No public code repositories or pre-trained models are associated with this paper, as it is a benchmarking infrastructure paper. The evaluation protocols and data formats are fully described in the paper.
| Artifact | Type | License | Notes |
|---|---|---|---|
| CLEF-IP 2012 data | Dataset | Unknown | Distributed to registered CLEF participants; no persistent public archive |
| MAREC corpus | Dataset | Unknown | Source patent corpus (EPO/WIPO documents up to 2002) |
- Status: Partially Reproducible
- Missing components: The benchmark datasets were distributed to participants and are not hosted on a persistent public repository.
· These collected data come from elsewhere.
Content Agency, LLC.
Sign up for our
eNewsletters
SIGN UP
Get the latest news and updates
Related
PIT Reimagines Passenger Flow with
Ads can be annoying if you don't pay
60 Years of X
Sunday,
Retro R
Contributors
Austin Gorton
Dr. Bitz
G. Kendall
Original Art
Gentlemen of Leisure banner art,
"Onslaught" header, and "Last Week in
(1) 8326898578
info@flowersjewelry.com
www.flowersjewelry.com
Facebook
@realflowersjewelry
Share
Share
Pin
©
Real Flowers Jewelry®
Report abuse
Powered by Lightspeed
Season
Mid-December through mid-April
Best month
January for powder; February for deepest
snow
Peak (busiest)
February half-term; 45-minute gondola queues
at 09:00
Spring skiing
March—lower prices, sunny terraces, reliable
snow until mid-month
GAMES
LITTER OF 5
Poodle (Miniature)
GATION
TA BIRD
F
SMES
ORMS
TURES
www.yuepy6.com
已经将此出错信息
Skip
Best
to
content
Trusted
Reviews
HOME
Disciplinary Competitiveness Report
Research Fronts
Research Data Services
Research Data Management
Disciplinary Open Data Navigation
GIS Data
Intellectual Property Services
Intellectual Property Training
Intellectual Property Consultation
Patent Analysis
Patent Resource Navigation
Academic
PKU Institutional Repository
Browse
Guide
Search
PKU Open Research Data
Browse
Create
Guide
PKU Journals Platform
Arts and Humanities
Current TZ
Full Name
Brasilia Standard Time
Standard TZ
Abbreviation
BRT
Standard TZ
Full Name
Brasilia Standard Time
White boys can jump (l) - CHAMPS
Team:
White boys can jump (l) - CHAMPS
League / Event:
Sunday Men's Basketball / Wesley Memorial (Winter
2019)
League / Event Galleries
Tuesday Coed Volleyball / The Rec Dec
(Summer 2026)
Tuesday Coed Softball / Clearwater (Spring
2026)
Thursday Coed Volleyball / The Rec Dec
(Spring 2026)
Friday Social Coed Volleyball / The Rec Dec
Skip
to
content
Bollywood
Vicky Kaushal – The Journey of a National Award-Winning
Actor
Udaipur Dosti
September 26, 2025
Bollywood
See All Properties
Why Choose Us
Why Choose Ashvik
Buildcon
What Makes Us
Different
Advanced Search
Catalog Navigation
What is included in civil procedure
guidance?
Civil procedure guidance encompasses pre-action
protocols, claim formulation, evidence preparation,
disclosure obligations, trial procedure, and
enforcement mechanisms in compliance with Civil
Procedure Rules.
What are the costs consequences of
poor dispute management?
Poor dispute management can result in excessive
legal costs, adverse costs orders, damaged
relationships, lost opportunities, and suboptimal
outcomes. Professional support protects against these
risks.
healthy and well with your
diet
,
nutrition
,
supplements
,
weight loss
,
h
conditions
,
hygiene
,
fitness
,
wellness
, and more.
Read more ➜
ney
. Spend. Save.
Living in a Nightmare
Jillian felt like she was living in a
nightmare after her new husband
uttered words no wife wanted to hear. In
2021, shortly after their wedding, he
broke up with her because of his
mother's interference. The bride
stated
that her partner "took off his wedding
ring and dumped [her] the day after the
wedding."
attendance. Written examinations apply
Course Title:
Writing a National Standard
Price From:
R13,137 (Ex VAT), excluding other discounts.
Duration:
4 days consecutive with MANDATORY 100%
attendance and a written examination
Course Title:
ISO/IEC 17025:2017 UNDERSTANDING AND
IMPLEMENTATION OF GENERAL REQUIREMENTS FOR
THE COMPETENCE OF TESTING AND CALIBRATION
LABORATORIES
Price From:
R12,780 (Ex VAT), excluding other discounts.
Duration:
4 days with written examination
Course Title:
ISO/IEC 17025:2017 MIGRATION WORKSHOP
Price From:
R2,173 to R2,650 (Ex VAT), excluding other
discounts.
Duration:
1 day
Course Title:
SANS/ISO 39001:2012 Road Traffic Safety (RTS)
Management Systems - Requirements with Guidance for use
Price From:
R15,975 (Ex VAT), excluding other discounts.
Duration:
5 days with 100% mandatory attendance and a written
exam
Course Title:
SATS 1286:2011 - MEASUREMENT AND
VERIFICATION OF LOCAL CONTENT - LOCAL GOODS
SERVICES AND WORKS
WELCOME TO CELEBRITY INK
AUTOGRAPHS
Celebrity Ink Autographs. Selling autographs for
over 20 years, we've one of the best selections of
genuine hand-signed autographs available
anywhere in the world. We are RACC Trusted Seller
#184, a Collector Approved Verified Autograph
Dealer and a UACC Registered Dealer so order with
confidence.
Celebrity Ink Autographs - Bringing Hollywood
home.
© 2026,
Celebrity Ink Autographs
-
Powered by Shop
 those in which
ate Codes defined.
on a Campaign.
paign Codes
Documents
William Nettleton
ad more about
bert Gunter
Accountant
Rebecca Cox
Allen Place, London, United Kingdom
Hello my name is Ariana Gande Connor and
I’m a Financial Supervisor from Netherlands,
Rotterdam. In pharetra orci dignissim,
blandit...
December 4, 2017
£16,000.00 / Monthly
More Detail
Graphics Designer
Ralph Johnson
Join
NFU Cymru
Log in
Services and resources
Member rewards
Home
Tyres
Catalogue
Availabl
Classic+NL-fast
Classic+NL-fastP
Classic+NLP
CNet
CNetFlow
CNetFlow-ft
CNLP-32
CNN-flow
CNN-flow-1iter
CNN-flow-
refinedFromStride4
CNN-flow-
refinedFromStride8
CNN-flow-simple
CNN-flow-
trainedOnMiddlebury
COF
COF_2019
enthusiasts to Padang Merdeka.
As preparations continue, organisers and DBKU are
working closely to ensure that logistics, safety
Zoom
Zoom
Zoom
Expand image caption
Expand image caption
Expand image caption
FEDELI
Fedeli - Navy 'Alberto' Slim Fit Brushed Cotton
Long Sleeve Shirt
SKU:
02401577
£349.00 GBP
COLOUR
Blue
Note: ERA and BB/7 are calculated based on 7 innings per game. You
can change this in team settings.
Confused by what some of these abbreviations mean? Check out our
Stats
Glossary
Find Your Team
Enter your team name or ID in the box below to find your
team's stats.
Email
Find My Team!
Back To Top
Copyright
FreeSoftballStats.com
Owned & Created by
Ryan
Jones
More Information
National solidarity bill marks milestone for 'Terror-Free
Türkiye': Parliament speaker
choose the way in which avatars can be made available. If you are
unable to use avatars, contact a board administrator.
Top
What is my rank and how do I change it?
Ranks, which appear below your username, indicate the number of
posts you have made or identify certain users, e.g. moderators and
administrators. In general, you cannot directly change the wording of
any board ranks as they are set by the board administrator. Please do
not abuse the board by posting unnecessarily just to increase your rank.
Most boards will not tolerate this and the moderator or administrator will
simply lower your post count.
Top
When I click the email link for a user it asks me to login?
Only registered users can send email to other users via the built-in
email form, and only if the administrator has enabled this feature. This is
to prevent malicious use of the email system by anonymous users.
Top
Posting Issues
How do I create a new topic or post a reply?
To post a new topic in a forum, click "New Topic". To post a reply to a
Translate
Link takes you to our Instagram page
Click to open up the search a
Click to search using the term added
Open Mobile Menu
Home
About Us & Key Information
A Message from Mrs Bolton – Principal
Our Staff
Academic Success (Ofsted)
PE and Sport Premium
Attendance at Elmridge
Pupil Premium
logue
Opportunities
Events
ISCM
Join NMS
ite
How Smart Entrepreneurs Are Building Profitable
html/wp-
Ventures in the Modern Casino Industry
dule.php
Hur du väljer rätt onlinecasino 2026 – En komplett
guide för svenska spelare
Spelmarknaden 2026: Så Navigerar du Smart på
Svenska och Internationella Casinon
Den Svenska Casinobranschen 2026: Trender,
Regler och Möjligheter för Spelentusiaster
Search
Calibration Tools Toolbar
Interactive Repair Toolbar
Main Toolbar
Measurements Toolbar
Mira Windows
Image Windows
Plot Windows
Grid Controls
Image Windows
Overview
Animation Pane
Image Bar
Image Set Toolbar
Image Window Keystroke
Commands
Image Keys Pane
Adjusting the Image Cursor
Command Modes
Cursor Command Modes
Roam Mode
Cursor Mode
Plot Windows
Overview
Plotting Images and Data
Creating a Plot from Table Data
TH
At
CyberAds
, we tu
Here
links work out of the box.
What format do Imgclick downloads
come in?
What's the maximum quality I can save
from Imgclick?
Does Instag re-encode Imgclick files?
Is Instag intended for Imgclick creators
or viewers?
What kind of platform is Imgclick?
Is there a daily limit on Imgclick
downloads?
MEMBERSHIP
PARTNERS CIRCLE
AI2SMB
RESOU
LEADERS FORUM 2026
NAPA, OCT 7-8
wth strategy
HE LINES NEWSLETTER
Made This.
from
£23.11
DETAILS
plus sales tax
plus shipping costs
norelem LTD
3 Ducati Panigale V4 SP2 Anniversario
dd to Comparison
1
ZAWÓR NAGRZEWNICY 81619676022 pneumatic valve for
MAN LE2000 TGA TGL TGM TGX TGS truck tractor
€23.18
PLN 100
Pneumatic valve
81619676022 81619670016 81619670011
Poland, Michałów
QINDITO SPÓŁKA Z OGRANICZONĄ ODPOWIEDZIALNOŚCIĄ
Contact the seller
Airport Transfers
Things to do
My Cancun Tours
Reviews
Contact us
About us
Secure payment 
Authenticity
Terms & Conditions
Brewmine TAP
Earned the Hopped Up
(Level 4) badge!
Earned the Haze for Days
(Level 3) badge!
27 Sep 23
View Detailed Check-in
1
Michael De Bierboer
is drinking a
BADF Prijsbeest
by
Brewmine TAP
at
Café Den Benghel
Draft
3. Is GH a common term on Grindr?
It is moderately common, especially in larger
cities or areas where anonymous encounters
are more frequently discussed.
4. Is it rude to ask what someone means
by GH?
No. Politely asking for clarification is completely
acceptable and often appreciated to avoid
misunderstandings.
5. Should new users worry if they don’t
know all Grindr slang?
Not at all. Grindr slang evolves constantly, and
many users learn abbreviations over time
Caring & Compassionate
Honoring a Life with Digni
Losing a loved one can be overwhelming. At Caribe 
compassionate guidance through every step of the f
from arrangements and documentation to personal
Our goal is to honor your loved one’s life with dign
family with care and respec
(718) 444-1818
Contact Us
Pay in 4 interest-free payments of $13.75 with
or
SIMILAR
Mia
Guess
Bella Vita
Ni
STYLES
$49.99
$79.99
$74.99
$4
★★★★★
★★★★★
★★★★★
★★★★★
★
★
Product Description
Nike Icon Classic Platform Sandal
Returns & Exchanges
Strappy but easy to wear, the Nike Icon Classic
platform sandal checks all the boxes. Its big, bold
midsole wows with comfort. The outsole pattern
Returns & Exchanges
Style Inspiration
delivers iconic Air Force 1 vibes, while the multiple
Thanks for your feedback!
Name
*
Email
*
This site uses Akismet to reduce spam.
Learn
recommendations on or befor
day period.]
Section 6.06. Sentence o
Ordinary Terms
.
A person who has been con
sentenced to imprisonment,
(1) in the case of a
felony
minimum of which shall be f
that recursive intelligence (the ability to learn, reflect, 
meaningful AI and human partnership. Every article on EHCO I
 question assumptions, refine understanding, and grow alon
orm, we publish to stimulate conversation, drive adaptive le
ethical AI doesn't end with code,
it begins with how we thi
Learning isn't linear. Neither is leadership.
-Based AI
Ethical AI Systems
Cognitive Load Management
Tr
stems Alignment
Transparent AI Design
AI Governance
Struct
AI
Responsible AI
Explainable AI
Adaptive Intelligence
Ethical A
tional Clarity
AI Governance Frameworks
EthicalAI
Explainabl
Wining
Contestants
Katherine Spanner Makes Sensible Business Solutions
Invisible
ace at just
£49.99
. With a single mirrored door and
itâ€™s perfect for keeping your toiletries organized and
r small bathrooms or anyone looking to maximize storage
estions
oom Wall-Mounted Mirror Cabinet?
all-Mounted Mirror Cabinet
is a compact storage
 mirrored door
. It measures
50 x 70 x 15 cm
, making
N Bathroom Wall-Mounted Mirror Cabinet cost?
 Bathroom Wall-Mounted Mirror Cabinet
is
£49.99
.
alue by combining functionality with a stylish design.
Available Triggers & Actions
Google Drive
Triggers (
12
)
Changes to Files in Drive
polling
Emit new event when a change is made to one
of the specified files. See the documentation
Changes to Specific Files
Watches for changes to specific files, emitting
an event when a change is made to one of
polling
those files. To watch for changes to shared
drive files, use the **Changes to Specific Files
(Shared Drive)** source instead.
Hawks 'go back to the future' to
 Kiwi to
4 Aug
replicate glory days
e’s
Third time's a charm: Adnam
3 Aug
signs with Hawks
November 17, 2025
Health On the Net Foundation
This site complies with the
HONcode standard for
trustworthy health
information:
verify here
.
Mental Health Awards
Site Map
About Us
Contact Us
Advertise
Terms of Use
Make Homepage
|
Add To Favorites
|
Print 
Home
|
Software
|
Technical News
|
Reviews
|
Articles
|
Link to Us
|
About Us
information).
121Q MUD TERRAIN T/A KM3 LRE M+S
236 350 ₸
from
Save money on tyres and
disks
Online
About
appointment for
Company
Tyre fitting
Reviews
The in-house evaluation tools (qrels generator, segmentation comparator, flowchart distance calculator) are not publicly released.
Citation
@inproceedings{piroi2012clefip,
title={CLEF-IP 2012: Retrieval Experiments in the Intellectual Property Domain},
author={Piroi, Florina and Lupu, Mihai and Hanbury, Allan and Magdy, Walid and Sexton, Alan P. and Filippov, Igor},
booktitle={CLEF 2012 Working Notes},
series={CEUR Workshop Proceedings},
volume={1178},
year={2012},
publisher={CEUR-WS.org},
url={https://ceur-ws.org/Vol-1178/CLEF2012wn-CLEFIP-PiroiEt2012.pdf}
}